Hizmet sonucu ortaya çıkan eserin ücretsiz onarımı hakkı, mevcut TKHK kapsamında tanınmış bir haktır.

5- Tazminat İsteme Hakkı

Tüketici, yukarıda belirtilen haklarından ayrı olarak veya bu haklarla birlikte, sağlayıcıdan, tazminat da isteyebilir. Tüketicinin seçimlik haklarını kullanmaksızın, bunlardan ayrı olarak, BK. m.112 gereğince sözleşmeye aykırılık sebebiyle tazminat istemesinin önünde bir engel yoktur.

TKHK’nin kendisine tanıdığı hakları kullanamayan veya kullanmak istemeyen tüketici her zaman bu yola başvurabilir. Diğer yandan, tüketici, TKHK m.15/1 gereği, yukarıda sayılan seçimlik haklarıyla beraber, kendisine sağlanan hizmetin ayıplı olması sebebiyle uğradığı zararlar için de tazminat talep edebilir.

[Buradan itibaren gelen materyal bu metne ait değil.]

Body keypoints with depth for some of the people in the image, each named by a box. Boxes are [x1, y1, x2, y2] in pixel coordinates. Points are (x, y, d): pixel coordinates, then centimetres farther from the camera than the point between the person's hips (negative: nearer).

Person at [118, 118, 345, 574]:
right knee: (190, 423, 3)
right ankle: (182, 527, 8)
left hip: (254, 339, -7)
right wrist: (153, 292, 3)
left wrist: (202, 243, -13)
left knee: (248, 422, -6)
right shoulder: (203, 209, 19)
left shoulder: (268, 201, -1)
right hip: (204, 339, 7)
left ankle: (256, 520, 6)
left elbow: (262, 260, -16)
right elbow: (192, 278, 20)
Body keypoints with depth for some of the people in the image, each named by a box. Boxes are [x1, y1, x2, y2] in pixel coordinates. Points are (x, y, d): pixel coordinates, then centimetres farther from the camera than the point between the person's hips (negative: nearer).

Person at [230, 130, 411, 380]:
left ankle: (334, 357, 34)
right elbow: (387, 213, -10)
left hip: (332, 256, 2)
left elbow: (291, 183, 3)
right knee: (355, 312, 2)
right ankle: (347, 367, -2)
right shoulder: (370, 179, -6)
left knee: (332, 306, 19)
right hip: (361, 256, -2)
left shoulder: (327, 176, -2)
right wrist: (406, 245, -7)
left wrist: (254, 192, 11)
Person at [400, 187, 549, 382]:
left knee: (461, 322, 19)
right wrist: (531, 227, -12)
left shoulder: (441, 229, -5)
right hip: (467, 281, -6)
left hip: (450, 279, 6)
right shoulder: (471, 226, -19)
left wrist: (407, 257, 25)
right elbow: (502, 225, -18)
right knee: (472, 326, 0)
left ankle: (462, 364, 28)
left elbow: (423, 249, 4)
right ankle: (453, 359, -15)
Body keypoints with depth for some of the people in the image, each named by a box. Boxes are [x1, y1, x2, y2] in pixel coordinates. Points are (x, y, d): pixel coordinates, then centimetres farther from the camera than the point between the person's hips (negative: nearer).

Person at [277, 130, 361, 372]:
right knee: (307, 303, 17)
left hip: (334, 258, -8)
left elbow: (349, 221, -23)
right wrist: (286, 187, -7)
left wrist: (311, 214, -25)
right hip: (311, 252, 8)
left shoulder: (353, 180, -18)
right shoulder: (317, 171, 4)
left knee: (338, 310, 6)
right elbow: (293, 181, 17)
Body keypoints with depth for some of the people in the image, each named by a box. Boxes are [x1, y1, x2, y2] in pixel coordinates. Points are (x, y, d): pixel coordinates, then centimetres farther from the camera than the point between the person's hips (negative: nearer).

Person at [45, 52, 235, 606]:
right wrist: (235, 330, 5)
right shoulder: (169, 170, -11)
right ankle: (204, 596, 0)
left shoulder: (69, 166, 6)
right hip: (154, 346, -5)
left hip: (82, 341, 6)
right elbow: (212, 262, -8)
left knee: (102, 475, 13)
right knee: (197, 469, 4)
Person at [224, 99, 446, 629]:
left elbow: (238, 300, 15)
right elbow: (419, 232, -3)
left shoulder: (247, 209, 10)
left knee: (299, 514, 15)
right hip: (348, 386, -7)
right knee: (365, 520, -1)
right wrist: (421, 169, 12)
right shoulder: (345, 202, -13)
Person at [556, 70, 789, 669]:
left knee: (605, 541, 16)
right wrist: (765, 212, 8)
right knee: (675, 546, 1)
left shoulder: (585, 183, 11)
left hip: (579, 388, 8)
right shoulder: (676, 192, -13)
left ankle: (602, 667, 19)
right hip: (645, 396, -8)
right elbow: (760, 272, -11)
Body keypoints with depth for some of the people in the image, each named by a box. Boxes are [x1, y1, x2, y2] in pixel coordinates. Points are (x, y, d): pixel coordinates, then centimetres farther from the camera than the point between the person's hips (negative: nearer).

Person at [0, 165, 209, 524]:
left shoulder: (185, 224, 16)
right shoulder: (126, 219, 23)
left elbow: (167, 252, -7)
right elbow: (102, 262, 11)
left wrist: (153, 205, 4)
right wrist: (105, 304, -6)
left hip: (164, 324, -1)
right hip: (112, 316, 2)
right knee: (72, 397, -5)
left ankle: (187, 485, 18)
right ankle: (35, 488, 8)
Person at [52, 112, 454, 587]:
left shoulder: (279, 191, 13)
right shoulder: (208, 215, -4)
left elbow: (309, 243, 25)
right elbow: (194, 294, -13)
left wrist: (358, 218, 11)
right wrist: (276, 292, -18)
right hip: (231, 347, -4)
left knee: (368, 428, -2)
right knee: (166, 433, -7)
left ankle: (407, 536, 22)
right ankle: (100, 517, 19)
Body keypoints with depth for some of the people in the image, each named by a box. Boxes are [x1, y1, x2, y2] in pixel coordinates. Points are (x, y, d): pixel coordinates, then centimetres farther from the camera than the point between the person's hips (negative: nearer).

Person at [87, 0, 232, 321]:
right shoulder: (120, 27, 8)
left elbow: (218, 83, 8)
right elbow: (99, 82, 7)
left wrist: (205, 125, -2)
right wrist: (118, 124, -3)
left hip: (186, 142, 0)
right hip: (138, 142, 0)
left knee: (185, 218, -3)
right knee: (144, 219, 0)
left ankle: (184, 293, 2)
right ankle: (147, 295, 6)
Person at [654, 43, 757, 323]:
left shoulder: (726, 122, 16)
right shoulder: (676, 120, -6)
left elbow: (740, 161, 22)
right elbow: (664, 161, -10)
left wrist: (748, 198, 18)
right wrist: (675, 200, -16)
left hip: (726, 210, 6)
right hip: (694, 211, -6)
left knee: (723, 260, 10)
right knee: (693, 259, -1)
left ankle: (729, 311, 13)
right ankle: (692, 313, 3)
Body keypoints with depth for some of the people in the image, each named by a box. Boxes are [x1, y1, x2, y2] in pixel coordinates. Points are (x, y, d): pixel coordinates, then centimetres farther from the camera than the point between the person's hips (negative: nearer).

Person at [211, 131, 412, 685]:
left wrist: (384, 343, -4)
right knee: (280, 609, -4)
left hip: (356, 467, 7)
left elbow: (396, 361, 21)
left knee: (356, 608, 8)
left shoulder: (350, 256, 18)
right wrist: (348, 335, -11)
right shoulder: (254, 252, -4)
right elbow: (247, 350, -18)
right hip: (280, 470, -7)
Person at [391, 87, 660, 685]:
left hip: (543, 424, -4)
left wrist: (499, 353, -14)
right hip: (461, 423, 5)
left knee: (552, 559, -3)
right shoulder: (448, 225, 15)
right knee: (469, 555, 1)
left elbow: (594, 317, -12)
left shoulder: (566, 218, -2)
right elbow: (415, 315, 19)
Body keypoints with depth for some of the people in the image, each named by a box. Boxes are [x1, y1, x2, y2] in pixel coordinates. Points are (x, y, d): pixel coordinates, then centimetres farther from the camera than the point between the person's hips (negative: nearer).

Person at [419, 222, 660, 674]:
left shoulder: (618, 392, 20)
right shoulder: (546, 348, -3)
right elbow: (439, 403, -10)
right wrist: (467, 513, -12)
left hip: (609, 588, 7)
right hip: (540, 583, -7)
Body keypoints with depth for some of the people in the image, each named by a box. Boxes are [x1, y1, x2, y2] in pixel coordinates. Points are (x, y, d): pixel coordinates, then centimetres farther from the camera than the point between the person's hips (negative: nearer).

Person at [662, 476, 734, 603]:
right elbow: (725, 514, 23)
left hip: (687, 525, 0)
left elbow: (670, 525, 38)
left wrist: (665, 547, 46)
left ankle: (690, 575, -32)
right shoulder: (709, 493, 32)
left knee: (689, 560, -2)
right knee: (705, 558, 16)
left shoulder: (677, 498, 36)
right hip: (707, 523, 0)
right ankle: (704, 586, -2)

Ayıplı Hizmetten Sorumluluk Zamanaşımına Tabi Midir?

Kanunlarda veya taraflar arasındaki sözleşmede daha uzun bir süre belirlenmediği takdirde, ayıplı hizmetten sorumluluğun, ayıp daha sonra ortaya çıksa bile hizmetin ifasından itibaren iki yıllık zamanaşımına tâbidir.

Ayıp, hile veya ağır kusur ile gizlenmişse yukarıda belirtilen bu sürenin uygulanması mümkün değildir.